### WORK INSTRUCTIONS
Copy out every Python statement in the forum thread about parsing PubChem SMILES, in the order they appear.

— BEGIN DOCUMENT SECTION —

How to correctly parse the SMILES of the PubChem dataset?

raimis commented 2 years ago

The SMILES of the PubChem dataset are generated with OpenFF-Toolkit (https://github.com/openmm/spice-dataset/blob/main/pubchem/createPubchem.py). So, Molecule from OpenFF-Toolkit should be able read them correctly, but this isn't a case.

Get a SMILES:

import h5py

h5 = h5py.File('pubchem/pubchem-1-2500.hdf5')
smiles = h5['103914790']['smiles'][0]
print(smiles)

— END DOCUMENT SECTION —
— BEGIN SUPPLIED INFORMATION —

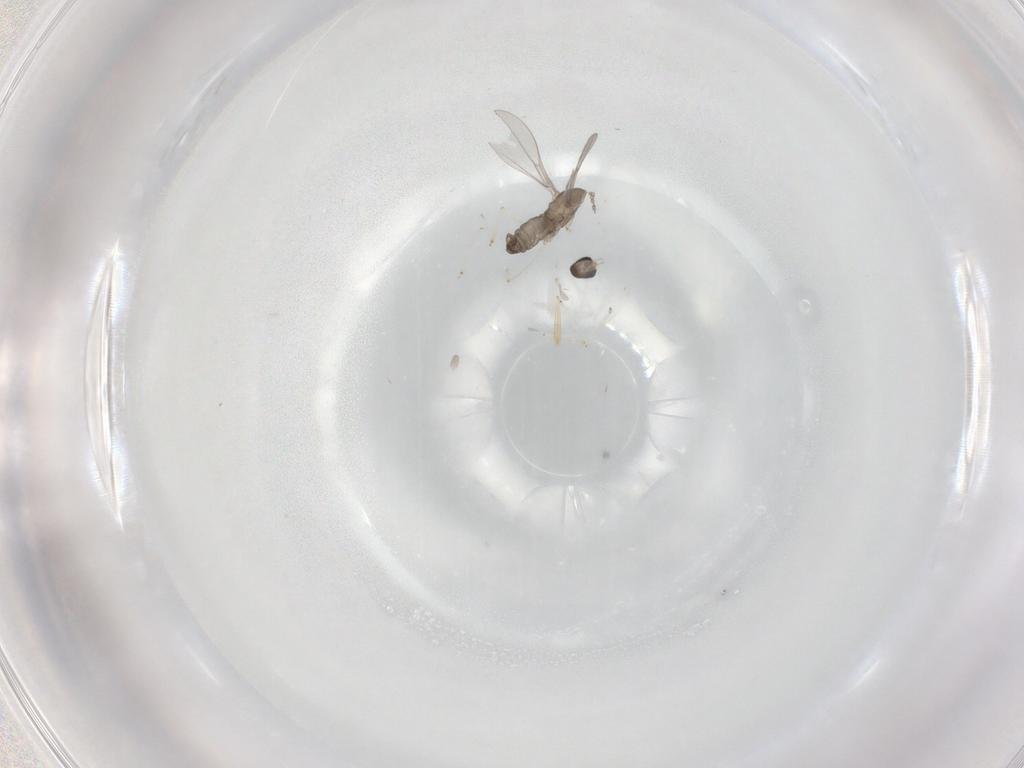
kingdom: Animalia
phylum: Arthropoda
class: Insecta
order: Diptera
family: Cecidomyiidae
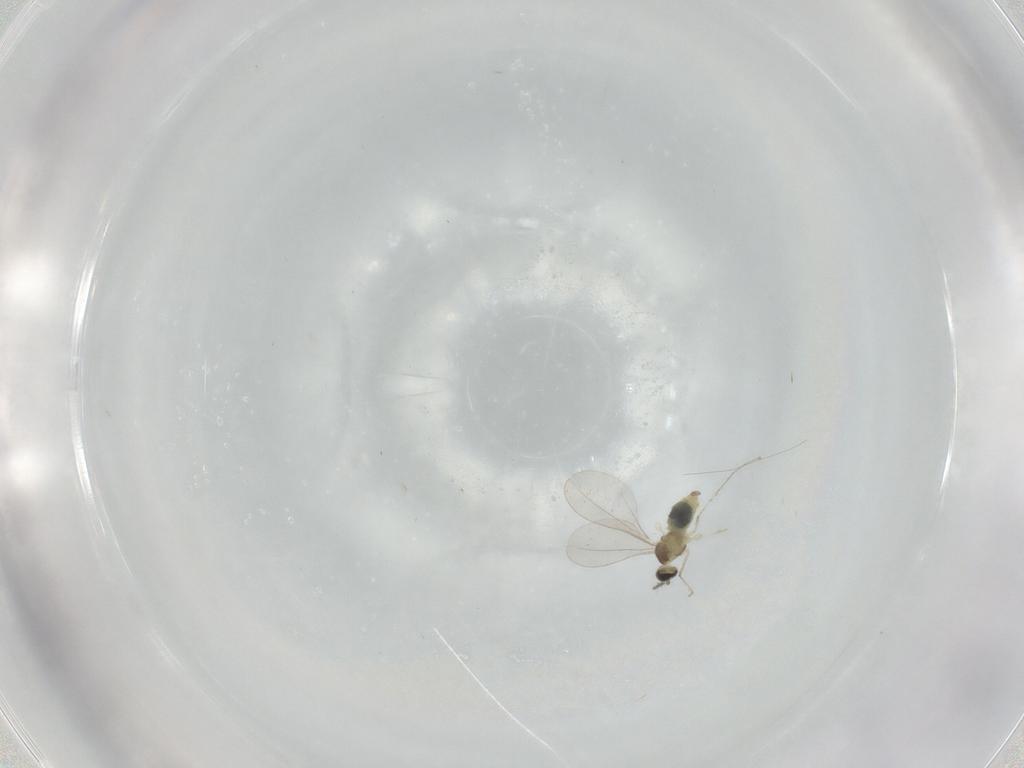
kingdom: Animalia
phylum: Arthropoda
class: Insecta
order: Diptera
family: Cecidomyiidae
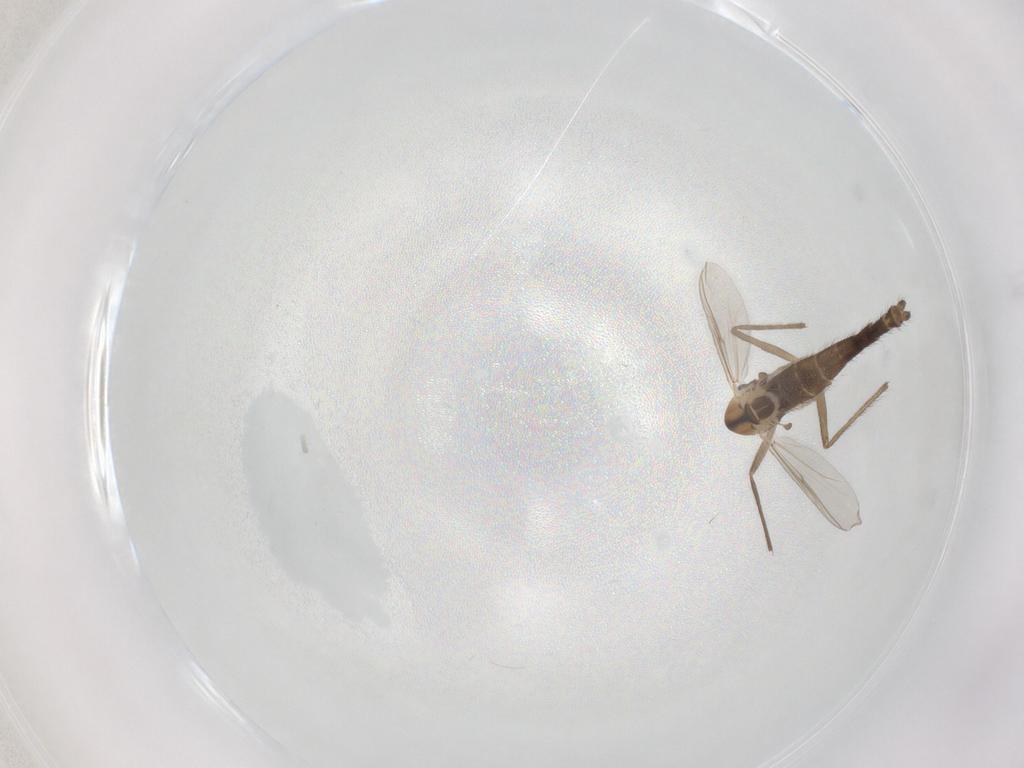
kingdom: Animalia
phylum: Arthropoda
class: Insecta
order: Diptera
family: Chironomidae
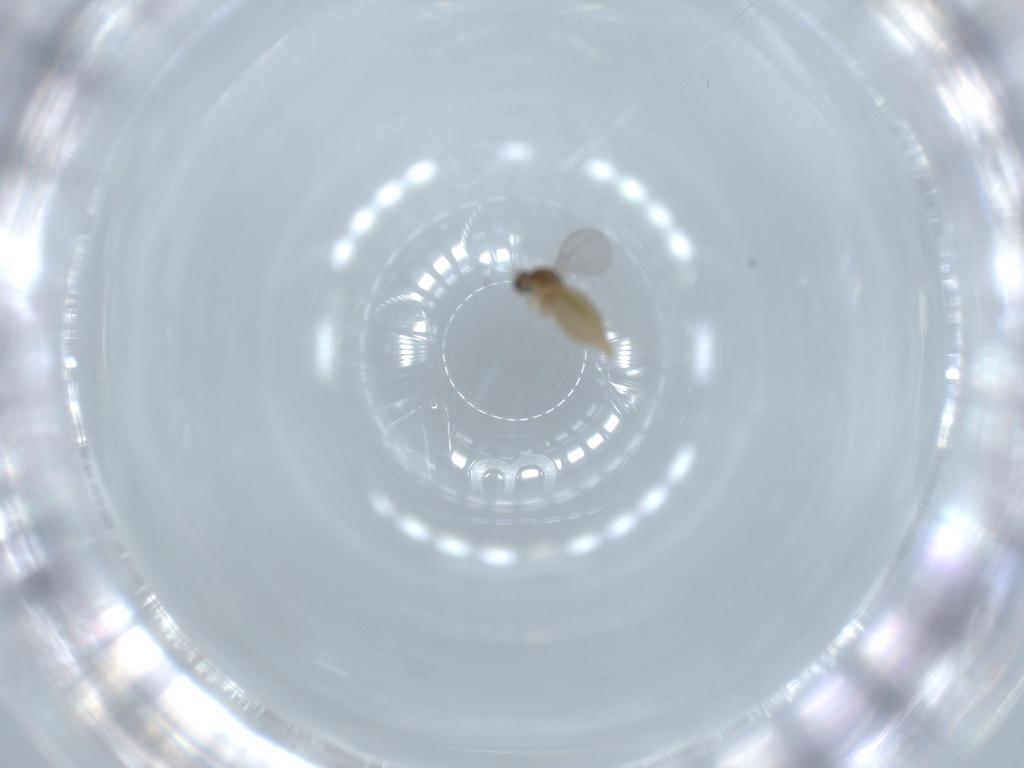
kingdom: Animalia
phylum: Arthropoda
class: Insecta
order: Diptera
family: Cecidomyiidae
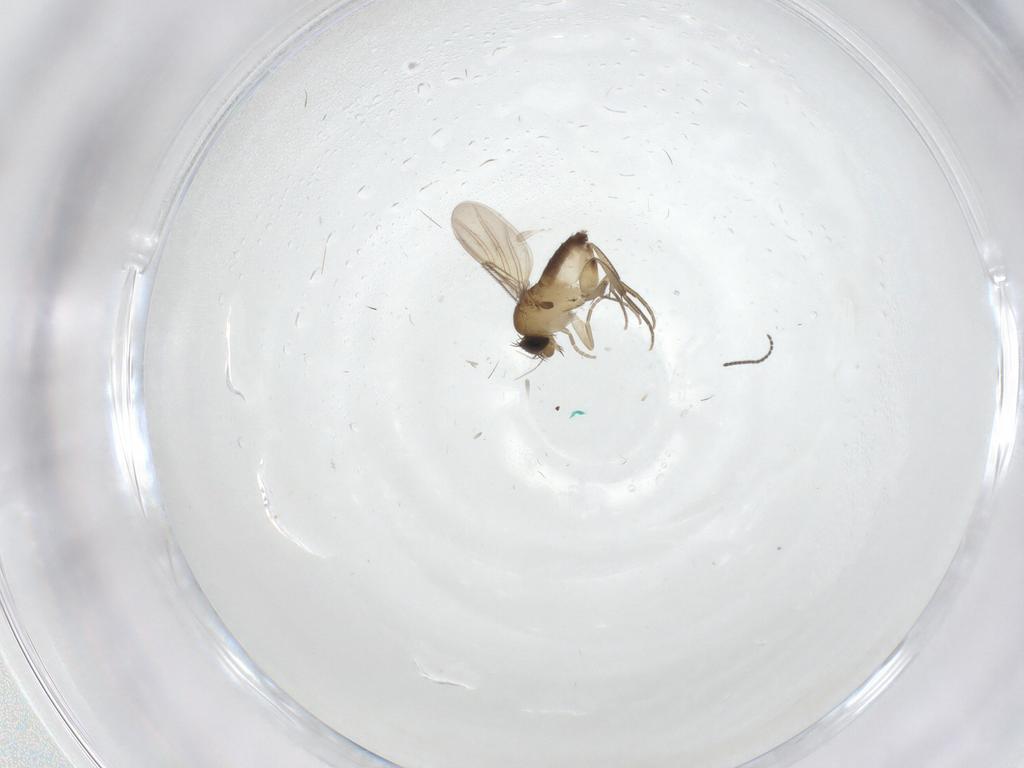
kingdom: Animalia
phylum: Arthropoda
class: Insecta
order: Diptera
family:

— END SUPPLIED INFORMATION —

### SOLUTION TO THIS TASK
import h5py
h5 = h5py.File('pubchem/pubchem-1-2500.hdf5')
smiles = h5['103914790']['smiles'][0]
print(smiles)